The “three-click rule” suggests that visitors should be able to find any important information within three clicks from the homepage. While this isn’t a hard rule, it highlights the importance of intuitive navigation. If visitors can’t quickly understand how to find what they’re looking for, they’ll assume it doesn’t exist and leave for a competitor’s site.
Color psychology and visual cues play crucial roles in guiding visitor behavior. The strategic use of contrasting colors for call-to-action buttons, directional elements like arrows, and whitespace to create visual breathing room all influence whether visitors take the desired actions. These design elements work subconsciously to either support or sabotage conversion goals.
Content Strategy: Beyond Information Dumping
Most business websites treat content as an information dump rather than a strategic conversion tool. Mike emphasizes that every piece of content should serve a specific purpose in moving visitors toward becoming customers. This requires thinking like a customer rather than like a business owner who wants to share everything about their company.
The content hierarchy should mirror the customer journey. Visitors typically progress from awareness (recognizing they have a problem) to consideration (evaluating solutions) to decision (choosing a provider). Website content should guide visitors through this progression naturally, providing the right information at the right time rather than overwhelming them with everything at once.
Storytelling transforms dry business information into compelling reasons to choose your company. Instead of simply listing services, effective websites tell stories about how those services solve real customer problems. Case studies, before-and-after scenarios, and client success stories create emotional connections that purely factual content cannot achieve.
The “inverted pyramid” approach from journalism works perfectly for web content. Start with the most important information—what you do and why it matters to customers—then provide supporting details for those who want to dig deeper. This structure respects visitors’ time while providing depth for serious prospects.
Regular content auditing ensures that every page serves a conversion purpose. Mike recommends quarterly reviews, asking: “Does this content help visitors understand why they should choose us?” Content that doesn’t clearly support business goals should be eliminated or rewritten. This disciplined approach prevents websites from becoming digital junkyards filled with outdated, irrelevant information that confuses visitors rather than converting them.
Analytics: Beyond Vanity Metrics
Mike warns against focusing on vanity metrics, such as total website visits or social media followers.

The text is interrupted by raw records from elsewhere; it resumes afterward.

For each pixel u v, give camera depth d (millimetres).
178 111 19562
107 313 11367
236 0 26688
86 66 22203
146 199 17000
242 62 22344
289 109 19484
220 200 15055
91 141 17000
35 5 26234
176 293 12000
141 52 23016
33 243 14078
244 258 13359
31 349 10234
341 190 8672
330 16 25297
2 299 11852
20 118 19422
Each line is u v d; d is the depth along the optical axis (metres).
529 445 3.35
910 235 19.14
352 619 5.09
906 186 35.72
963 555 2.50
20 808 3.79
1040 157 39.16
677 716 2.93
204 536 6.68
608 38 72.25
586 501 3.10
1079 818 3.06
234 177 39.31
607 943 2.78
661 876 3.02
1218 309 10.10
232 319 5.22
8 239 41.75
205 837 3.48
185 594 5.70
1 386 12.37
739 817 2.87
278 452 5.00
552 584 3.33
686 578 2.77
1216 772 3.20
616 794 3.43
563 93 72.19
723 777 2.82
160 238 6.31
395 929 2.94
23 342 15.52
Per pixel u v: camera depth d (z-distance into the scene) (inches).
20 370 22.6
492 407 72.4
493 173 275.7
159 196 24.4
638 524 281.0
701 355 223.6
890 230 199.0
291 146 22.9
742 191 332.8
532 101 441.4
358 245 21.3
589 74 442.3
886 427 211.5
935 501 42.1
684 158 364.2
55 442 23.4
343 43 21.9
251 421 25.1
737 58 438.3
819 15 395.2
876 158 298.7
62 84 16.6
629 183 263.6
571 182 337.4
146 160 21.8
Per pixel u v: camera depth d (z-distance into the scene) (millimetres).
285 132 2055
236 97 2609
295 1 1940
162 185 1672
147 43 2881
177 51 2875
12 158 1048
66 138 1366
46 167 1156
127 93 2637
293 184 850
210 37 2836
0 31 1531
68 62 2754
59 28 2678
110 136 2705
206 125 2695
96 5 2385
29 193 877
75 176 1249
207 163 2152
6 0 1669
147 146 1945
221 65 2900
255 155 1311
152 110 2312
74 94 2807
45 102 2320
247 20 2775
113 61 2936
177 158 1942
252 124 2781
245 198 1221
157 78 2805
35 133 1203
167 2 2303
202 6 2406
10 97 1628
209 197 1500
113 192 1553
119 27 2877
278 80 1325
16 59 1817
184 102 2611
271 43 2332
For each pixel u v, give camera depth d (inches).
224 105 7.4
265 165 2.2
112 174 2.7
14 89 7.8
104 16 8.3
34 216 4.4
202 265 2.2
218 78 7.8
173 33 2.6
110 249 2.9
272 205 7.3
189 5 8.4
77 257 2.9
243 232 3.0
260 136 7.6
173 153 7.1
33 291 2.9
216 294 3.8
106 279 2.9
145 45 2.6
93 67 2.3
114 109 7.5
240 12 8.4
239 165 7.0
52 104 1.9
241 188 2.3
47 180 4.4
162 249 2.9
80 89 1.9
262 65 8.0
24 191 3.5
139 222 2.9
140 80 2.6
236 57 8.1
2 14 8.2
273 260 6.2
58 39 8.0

Instead, businesses should track conversion-focused metrics, such as how many visitors become leads, which pages generate the most inquiries, and what content keeps visitors engaged the longest.
Google Analytics provides free tools to track these meaningful metrics, but the data is only valuable if someone regularly reviews and acts on it. Setting up monthly reviews of website performance allows businesses to identify what’s working and what needs adjustment.
The most successful business websites evolve continuously based on actual user behavior rather than assumptions about what customers want. This data-driven approach transforms websites from static brochures into dynamic sales tools that adapt to customer needs and market changes.
For businesses serious about growth, addressing these five website issues isn’t optional—it’s essential in a marketplace where digital first impressions often determine whether customers ever make contact, websites that fail to convert traffic into customers might as well not exist.